▶ [What is required]
Copy each line below in which the word "turned" occurs.

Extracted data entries
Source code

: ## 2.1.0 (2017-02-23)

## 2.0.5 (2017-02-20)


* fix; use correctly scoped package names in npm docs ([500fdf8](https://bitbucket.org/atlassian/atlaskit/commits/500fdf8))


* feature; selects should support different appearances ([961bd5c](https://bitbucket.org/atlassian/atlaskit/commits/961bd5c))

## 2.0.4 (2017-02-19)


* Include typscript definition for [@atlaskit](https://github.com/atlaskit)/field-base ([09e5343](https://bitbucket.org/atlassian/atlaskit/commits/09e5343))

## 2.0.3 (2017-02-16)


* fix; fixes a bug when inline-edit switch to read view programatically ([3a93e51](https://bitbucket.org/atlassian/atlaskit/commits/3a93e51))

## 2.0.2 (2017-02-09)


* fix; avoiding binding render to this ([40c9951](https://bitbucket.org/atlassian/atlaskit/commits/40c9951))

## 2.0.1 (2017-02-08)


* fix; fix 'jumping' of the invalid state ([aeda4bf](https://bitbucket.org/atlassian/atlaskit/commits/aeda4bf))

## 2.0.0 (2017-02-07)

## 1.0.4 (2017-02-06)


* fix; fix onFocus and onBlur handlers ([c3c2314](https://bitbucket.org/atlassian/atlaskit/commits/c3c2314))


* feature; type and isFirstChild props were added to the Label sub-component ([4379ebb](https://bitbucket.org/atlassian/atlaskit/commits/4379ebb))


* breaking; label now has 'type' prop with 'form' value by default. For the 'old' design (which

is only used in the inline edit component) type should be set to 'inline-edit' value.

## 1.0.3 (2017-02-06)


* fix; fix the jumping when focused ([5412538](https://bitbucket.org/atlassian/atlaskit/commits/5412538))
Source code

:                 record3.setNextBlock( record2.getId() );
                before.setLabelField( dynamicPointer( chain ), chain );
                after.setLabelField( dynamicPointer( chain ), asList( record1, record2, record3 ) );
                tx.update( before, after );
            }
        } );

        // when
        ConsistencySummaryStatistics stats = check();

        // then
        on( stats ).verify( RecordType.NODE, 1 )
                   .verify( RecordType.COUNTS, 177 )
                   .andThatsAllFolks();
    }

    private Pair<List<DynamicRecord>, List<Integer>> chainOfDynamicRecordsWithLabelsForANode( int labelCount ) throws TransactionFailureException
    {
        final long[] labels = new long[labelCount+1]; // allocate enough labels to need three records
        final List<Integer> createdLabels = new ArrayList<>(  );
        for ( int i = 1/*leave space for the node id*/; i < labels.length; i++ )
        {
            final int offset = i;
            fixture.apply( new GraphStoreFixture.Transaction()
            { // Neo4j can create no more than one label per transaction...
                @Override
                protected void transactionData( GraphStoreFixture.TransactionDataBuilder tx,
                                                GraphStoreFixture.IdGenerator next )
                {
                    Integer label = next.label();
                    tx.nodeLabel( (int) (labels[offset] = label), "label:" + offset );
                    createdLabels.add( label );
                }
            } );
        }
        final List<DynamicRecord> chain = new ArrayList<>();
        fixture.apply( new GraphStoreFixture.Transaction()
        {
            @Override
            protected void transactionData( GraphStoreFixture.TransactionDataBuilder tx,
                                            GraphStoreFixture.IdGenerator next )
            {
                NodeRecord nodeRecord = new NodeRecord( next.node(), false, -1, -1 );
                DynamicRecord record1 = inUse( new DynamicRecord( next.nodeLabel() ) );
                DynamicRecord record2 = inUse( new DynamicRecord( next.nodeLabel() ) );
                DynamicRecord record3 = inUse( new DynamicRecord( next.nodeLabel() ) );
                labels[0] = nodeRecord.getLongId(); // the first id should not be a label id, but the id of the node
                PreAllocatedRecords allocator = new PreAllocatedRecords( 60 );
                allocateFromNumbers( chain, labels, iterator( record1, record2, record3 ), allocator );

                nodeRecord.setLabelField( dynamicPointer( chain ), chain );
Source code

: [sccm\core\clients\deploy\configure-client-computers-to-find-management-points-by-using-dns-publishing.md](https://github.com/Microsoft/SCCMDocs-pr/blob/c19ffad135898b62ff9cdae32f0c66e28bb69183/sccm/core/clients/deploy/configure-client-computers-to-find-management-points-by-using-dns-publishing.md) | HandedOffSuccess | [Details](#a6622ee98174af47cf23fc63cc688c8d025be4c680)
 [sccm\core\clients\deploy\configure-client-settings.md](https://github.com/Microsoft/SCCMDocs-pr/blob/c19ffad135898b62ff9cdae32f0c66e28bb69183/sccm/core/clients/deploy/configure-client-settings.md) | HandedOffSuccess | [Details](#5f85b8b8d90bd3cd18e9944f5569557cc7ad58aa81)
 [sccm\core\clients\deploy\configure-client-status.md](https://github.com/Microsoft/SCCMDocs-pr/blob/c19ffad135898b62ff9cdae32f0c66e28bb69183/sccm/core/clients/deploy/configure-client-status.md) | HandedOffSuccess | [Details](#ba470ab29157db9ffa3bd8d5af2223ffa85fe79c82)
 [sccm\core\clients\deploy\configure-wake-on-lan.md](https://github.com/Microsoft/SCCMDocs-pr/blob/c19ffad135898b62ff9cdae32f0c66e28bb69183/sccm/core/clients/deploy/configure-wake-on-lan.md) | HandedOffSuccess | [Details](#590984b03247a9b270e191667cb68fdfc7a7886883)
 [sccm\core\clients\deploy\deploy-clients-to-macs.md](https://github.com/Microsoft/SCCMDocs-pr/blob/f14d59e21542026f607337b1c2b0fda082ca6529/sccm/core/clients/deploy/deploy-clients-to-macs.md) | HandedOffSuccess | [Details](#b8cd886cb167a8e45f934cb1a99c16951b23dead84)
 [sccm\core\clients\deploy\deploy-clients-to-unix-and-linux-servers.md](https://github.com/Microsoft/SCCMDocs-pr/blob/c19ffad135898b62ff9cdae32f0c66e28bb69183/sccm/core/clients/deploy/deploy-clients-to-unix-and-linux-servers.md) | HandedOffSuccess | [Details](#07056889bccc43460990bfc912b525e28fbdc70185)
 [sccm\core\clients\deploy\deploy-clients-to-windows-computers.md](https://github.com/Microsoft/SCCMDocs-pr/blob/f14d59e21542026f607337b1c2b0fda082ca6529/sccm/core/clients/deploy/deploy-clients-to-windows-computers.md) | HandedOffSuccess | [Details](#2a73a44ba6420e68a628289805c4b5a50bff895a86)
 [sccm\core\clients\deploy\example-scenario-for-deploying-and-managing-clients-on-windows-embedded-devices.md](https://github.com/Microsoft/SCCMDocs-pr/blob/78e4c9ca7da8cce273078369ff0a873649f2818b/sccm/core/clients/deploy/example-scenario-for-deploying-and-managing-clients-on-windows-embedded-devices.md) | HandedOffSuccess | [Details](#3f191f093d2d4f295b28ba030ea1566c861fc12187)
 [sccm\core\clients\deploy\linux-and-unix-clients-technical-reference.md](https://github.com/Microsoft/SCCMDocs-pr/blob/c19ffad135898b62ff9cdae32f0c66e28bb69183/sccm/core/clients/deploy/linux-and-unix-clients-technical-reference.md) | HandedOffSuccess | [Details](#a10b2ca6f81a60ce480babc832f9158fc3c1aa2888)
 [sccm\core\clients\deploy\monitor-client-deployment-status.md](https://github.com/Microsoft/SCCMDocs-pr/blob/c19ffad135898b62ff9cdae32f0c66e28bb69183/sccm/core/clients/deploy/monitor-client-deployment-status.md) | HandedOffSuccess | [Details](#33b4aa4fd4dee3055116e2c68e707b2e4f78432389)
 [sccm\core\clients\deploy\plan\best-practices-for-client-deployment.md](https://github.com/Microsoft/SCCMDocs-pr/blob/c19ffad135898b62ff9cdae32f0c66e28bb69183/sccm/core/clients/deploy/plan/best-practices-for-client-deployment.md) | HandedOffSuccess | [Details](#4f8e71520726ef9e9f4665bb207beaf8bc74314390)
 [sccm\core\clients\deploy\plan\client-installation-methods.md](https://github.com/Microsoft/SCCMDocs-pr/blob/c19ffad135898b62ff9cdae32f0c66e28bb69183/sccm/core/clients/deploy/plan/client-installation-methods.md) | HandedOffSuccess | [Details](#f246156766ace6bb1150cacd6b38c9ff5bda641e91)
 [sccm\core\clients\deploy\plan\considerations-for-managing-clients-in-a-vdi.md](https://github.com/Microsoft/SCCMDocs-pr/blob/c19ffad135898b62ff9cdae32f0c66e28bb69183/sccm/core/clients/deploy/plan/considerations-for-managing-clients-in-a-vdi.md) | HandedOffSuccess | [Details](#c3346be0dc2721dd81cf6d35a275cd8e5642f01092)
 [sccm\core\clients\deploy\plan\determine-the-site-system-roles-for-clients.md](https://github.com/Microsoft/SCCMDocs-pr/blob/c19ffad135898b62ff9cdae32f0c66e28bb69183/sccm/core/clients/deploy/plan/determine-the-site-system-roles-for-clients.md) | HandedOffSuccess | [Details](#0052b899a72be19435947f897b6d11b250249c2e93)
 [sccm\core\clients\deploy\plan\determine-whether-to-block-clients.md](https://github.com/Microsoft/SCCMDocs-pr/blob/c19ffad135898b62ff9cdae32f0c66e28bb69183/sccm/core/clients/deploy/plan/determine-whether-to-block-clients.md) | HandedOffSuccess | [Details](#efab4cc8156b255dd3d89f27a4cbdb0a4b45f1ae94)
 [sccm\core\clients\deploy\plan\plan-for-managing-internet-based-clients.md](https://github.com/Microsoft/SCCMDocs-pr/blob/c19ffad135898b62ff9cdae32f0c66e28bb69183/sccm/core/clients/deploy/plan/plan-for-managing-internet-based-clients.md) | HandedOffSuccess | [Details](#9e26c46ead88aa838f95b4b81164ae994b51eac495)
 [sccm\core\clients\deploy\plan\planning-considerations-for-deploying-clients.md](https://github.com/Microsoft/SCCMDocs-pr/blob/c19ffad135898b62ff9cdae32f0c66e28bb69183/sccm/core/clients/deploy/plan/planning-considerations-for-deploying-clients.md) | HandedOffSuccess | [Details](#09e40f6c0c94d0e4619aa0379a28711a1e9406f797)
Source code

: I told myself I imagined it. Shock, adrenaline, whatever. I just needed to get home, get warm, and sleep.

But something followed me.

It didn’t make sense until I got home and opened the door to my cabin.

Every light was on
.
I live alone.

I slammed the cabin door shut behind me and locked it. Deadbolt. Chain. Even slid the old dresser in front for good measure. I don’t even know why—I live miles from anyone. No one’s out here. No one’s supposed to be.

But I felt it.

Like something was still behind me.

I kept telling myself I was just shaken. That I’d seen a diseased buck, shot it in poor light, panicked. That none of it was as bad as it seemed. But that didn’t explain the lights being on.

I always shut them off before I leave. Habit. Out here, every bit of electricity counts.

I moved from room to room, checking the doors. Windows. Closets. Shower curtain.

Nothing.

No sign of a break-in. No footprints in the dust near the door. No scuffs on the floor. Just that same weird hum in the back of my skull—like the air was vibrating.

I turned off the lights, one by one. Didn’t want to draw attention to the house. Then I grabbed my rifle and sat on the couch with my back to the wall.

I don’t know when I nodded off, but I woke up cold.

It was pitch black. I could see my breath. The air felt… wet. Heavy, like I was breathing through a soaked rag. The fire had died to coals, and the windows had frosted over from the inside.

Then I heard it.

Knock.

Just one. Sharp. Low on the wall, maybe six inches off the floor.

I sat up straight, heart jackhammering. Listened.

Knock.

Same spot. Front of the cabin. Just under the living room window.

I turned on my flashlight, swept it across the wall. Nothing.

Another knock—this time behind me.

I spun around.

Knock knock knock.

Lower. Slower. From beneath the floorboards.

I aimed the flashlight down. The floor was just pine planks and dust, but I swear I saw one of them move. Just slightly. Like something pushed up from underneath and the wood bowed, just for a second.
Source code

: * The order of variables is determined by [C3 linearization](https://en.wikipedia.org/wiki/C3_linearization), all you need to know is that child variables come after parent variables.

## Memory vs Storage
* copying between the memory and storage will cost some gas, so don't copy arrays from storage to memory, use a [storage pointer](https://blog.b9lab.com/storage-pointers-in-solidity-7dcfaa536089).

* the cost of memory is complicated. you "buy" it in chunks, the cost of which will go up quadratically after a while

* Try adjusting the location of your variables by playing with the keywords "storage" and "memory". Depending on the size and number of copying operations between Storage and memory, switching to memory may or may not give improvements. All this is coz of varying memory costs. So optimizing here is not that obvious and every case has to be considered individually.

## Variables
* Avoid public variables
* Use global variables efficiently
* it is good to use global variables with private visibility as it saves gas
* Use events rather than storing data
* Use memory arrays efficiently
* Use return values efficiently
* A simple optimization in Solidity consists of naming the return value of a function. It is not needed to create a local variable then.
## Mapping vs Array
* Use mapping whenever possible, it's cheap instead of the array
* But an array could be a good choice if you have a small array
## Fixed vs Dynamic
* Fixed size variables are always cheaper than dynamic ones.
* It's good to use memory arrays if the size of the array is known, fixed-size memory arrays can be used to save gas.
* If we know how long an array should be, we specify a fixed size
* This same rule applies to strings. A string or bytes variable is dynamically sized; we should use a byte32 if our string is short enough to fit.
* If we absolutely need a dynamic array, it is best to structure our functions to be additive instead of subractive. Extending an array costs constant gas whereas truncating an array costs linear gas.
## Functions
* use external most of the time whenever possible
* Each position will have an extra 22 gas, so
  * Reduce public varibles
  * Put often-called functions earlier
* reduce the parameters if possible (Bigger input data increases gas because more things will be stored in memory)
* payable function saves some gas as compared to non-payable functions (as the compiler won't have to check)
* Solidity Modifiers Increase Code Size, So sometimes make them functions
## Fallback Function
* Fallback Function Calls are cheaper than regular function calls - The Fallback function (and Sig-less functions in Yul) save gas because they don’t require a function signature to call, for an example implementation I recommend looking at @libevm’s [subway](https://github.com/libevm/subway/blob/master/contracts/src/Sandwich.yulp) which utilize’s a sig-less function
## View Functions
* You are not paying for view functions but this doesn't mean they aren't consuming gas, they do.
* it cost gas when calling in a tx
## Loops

▶ [Task result]
I turned off the lights, one by one. Didn’t want to draw attention to the house. Then I grabbed my rifle and sat on the couch with my back to the wall.
I turned on my flashlight, swept it across the wall. Nothing.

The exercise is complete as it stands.